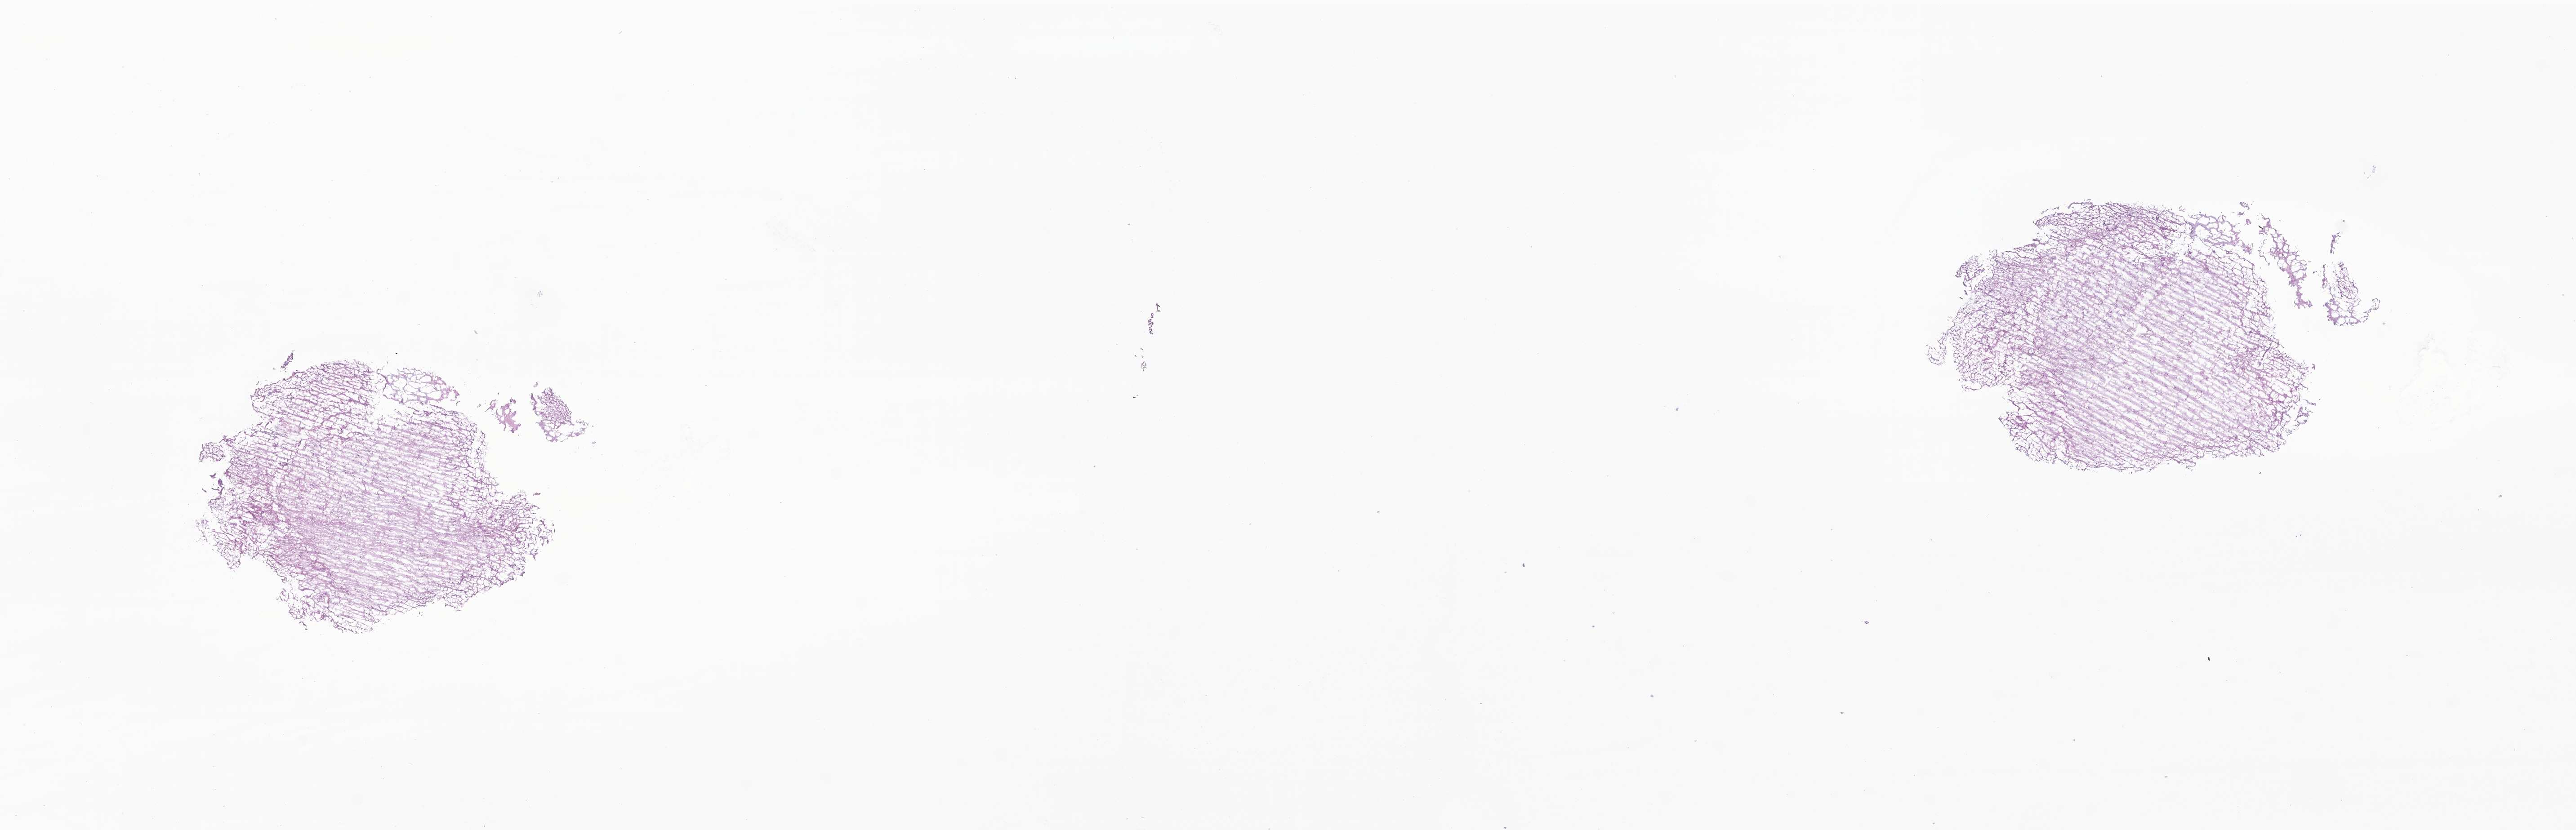
Haematoxylin and eosin whole-slide image of tumor tissue from the brain, whole scanned area (about 24.2 x 7.8 mm) shown as a low-resolution overview. Frozen section. Patient: male, age 113 months (9 years 5 months).
Recorded diagnosis: Pilocytic astrocytoma.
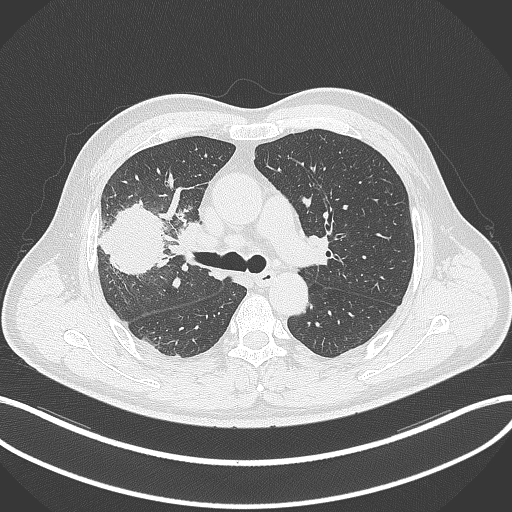
Chest CT, one axial slice. Slice 212 of 348 in the series (ordered by position). Reconstruction kernel B70f. 120 kVp. Lung window (W 1500 / L -600 HU). 1 mm slice thickness. 512 × 512 image matrix. Patient: male, 55 years. Case-level facts recorded for this patient, not image findings: clinical TNM (as recorded): T3 N2 M1.
Outlined on this slice (bounding box drawn by a radiologist):
- lung tumour (recorded histology: adenocarcinoma): bounding box [x1, y1, x2, y2] px = [94, 194, 170, 279]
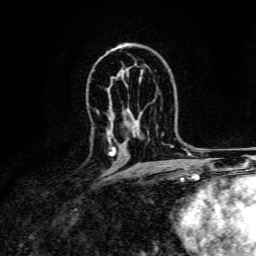
Breast MRI, one axial slice. Position 90 of 134 along the scan axis. Cropped to one breast. Dynamic contrast-enhanced series, time point 2 of 6 at this slice position (early post-contrast). 3 T. TE 4.7 ms, TR 9 ms. 1.2 mm slice thickness. 256 × 256 image matrix, field of view 170 × 170 mm. Female patient.
Outlined on this slice (semi-automatically segmented with operator editing):
- enhancing-tissue mask used for the functional tumour volume (all voxels passing the contrast-enhancement thresholds inside the analysis volume; usually the tumour): bounding box (x1, y1, x2, y2) in pixels: (108, 137, 116, 156)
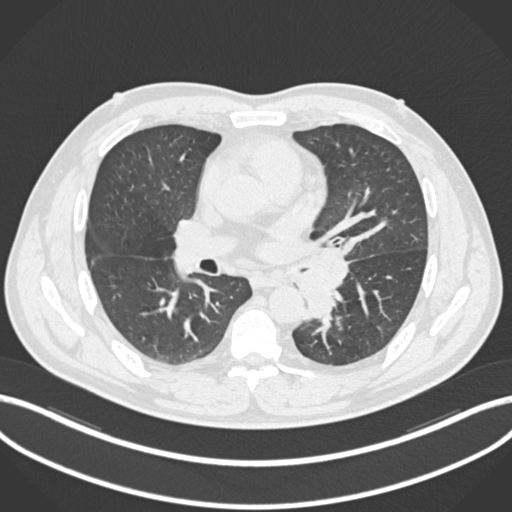
Chest CT, one axial slice. Position 121 of 223 along the scan axis. Reconstruction kernel B30f. Lung window (W 1500 / L -600 HU). 1 mm slice thickness. 512 × 512 image matrix. Male patient, age 50 years. From the clinical record (not read from this slice): clinical TNM (as recorded): T2a N3 M0.
Structures marked on this image (rectangle marked by the reading radiologist):
- lung tumour (recorded histology: squamous cell carcinoma): bounding box <296,250,355,320> (left, top, right, bottom; pixels)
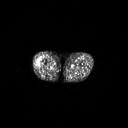
FDG PET of an extremity soft-tissue mass (from a PET/CT study), one axial slice. Position 222 of 267 along the scan axis. 3.27 mm slice thickness. 128 × 128 image matrix, field of view 700 × 700 mm. Patient: male, 43 years. Case-level facts recorded for this patient, not image findings: histological type: poorly differentiated synovial sarcoma; grade: high; site of the primary tumour: right buttock.
Structures marked on this image (expert contour drawn on MRI and transferred to this co-registered scan by the dataset authors):
- gross tumour volume including surrounding oedema: bounding box (x1, y1, x2, y2) in pixels: (35, 60, 43, 67)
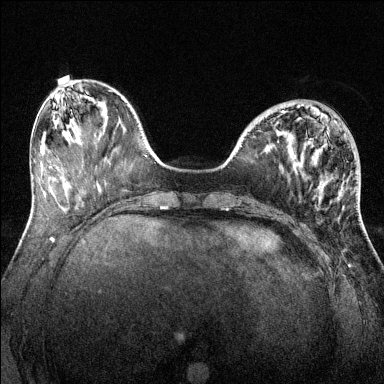
Breast MRI (dynamic contrast-enhanced), one axial slice. Dynamic contrast-enhanced series, time point 2 of 6 at this slice position (early post-contrast). 1.5 T. TE 1.7 ms, TR 4.6 ms. 1.2 mm slice thickness. 384 × 384 image matrix. Female patient.
Structures marked on this image (semi-automatic segmentation, software-assisted and operator-edited):
- enhancing-tissue mask used for the functional tumour volume (all voxels passing the contrast-enhancement thresholds inside the analysis volume; usually the tumour): bounding box (x1, y1, x2, y2) in pixels: (282, 104, 300, 113)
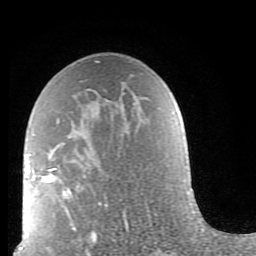
Breast MRI (dynamic contrast-enhanced), one axial slice; position 51 of 80 along the scan axis; cropped to one breast; dynamic contrast-enhanced series, time point 2 of 9 at this slice position (early post-contrast); 1.5 T; TE 2.6 ms, TR 5.9 ms; 256 × 256 image matrix, field of view 160 × 160 mm. Female patient.
Structures marked on this image (semi-automatically segmented with operator editing):
- enhancing-tissue mask used for the functional tumour volume (all voxels passing the contrast-enhancement thresholds inside the analysis volume; usually the tumour): bounding box [x1, y1, x2, y2] px = [41, 62, 129, 239]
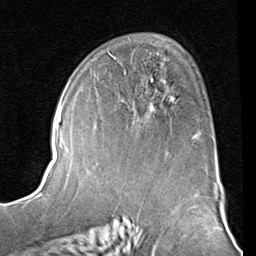
Breast MRI (dynamic contrast-enhanced), one axial slice. Slice 51 of 80 in the series (ordered by position). Cropped to one breast. Dynamic contrast-enhanced series, time point 2 of 8 at this slice position (early post-contrast). 1.5 T. TE 2 ms, TR 5.1 ms. 256 × 256 image matrix, field of view 180 × 180 mm. Female patient.
Structures marked on this image (semi-automatically segmented with operator editing):
- enhancing-tissue mask used for the functional tumour volume (all voxels passing the contrast-enhancement thresholds inside the analysis volume; usually the tumour): bounding box (x1, y1, x2, y2) in pixels: (94, 78, 198, 136)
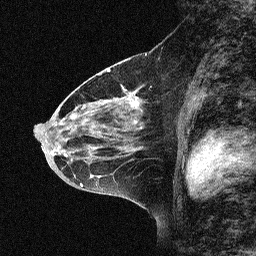
Breast MRI (dynamic contrast-enhanced), one sagittal slice; slice 34 of 64 in the series (ordered by position); dynamic contrast-enhanced study with each time point stored as its own series, time point 2 of 3 at this slice position (early post-contrast, ordered by acquisition time); 1.5 T; TE 4.5 ms, TR 11 ms; 2.06 mm slice thickness; 256 × 256 image matrix, field of view 200 × 200 mm. Patient: female, 46 years. From the clinical record (not read from this slice): setting: breast cancer imaged before/during neoadjuvant chemotherapy; receptor status: HER2-positive.
Outlined on this slice (semi-automatic segmentation, software-assisted and operator-edited):
- analysis volume of interest (the breast-tissue region the enhancement analysis was run in; not a lesion): box from (x=46, y=51) to (x=180, y=169) px
- tumour enhancement mask (voxels above the 90 % enhancement threshold inside the analysis volume of interest): (x=123, y=91)–(x=137, y=107)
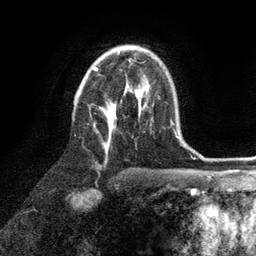
Breast MRI (dynamic contrast-enhanced), one axial slice; slice 66 of 134 in the series (ordered by position); cropped to one breast; dynamic contrast-enhanced series, time point 2 of 6 at this slice position (early post-contrast); 3 T; TE 2.8 ms, TR 7.3 ms; 1.2 mm slice thickness; 256 × 256 image matrix, field of view 180 × 180 mm. Female patient.
Outlined on this slice (semi-automatic segmentation, software-assisted and operator-edited):
- enhancing-tissue mask used for the functional tumour volume (all voxels passing the contrast-enhancement thresholds inside the analysis volume; usually the tumour): bounding box (x1, y1, x2, y2) in pixels: (93, 51, 144, 148)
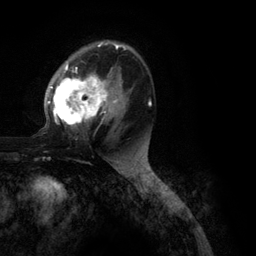
Breast MRI (dynamic contrast-enhanced), one axial slice. Slice 71 of 134 in the series (ordered by position). Cropped to one breast. Dynamic contrast-enhanced series, time point 2 of 6 at this slice position (early post-contrast). 3 T. TE 2.8 ms, TR 7.3 ms. 1.2 mm slice thickness. 256 × 256 image matrix. Female patient.
Annotated regions visible in this slice (semi-automatically segmented with operator editing):
- enhancing-tissue mask used for the functional tumour volume (all voxels passing the contrast-enhancement thresholds inside the analysis volume; usually the tumour): box from (x=48, y=41) to (x=151, y=127) px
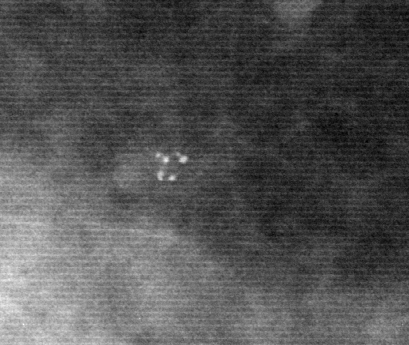
Crop from a digitized film mammogram around one marked abnormality; left breast; CC view; BI-RADS breast density category 2 (scale 1–4).
Marked abnormality: calcifications, morphology punctate, distribution clustered; BI-RADS assessment category 3; pathology result (as recorded, not read from the image): benign.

____________________

§ ABOUT THIS TASK
Return, from the data, each line that has the word "Reconstruction" in it.

§ OUTPUT OF THE EXERCISE
Chest CT, one axial slice. Slice 212 of 348 in the series (ordered by position). Reconstruction kernel B70f. 120 kVp. Lung window (W 1500 / L -600 HU). 1 mm slice thickness. 512 × 512 image matrix. Patient: male, 55 years. Case-level facts recorded for this patient, not image findings: clinical TNM (as recorded): T3 N2 M1.
Chest CT, one axial slice. Position 121 of 223 along the scan axis. Reconstruction kernel B30f. Lung window (W 1500 / L -600 HU). 1 mm slice thickness. 512 × 512 image matrix. Male patient, age 50 years. From the clinical record (not read from this slice): clinical TNM (as recorded): T2a N3 M0.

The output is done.